[Opening Records for the task section]

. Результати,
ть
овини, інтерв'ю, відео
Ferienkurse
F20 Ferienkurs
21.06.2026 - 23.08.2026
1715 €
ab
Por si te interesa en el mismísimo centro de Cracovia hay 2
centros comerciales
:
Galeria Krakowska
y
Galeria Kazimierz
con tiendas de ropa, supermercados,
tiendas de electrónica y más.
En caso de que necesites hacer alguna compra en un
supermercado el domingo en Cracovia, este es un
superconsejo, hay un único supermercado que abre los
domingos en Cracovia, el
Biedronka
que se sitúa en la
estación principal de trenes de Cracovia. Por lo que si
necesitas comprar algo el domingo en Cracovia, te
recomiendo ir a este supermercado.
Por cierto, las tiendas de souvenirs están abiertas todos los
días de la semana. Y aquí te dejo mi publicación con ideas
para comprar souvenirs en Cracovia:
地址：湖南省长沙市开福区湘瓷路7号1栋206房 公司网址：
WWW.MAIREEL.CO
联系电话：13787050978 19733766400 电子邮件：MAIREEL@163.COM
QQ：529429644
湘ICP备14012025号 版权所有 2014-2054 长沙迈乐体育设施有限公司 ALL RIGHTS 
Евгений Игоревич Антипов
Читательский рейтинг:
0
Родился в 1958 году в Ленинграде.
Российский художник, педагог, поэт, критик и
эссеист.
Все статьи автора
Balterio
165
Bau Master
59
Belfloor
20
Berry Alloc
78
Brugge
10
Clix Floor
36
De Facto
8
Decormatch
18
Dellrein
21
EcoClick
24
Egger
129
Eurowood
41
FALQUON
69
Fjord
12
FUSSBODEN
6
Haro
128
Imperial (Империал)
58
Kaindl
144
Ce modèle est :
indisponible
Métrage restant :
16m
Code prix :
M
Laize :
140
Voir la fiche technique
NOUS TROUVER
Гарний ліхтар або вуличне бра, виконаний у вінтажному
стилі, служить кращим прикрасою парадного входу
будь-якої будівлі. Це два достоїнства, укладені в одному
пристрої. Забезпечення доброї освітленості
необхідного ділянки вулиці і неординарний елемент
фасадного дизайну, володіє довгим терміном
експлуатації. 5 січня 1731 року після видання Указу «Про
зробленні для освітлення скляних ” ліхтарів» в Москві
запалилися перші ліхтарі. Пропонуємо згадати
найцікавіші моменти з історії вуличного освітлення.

[Closing Records for the task section]

Task prompt: Copy out all of the records, keeping every line identical.

Response box:
. Результати,
ть
овини, інтерв'ю, відео
Ferienkurse
F20 Ferienkurs
21.06.2026 - 23.08.2026
1715 €
ab
Por si te interesa en el mismísimo centro de Cracovia hay 2
centros comerciales
:
Galeria Krakowska
y
Galeria Kazimierz
con tiendas de ropa, supermercados,
tiendas de electrónica y más.
En caso de que necesites hacer alguna compra en un
supermercado el domingo en Cracovia, este es un
superconsejo, hay un único supermercado que abre los
domingos en Cracovia, el
Biedronka
que se sitúa en la
estación principal de trenes de Cracovia. Por lo que si
necesitas comprar algo el domingo en Cracovia, te
recomiendo ir a este supermercado.
Por cierto, las tiendas de souvenirs están abiertas todos los
días de la semana. Y aquí te dejo mi publicación con ideas
para comprar souvenirs en Cracovia:
地址：湖南省长沙市开福区湘瓷路7号1栋206房 公司网址：
WWW.MAIREEL.CO
联系电话：13787050978 19733766400 电子邮件：MAIREEL@163.COM
QQ：529429644
湘ICP备14012025号 版权所有 2014-2054 长沙迈乐体育设施有限公司 ALL RIGHTS 
Евгений Игоревич Антипов
Читательский рейтинг:
0
Родился в 1958 году в Ленинграде.
Российский художник, педагог, поэт, критик и
эссеист.
Все статьи автора
Balterio
165
Bau Master
59
Belfloor
20
Berry Alloc
78
Brugge
10
Clix Floor
36
De Facto
8
Decormatch
18
Dellrein
21
EcoClick
24
Egger
129
Eurowood
41
FALQUON
69
Fjord
12
FUSSBODEN
6
Haro
128
Imperial (Империал)
58
Kaindl
144
Ce modèle est :
indisponible
Métrage restant :
16m
Code prix :
M
Laize :
140
Voir la fiche technique
NOUS TROUVER
Гарний ліхтар або вуличне бра, виконаний у вінтажному
стилі, служить кращим прикрасою парадного входу
будь-якої будівлі. Це два достоїнства, укладені в одному
пристрої. Забезпечення доброї освітленості
необхідного ділянки вулиці і неординарний елемент
фасадного дизайну, володіє довгим терміном
експлуатації. 5 січня 1731 року після видання Указу «Про
зробленні для освітлення скляних ” ліхтарів» в Москві
запалилися перші ліхтарі. Пропонуємо згадати
найцікавіші моменти з історії вуличного освітлення.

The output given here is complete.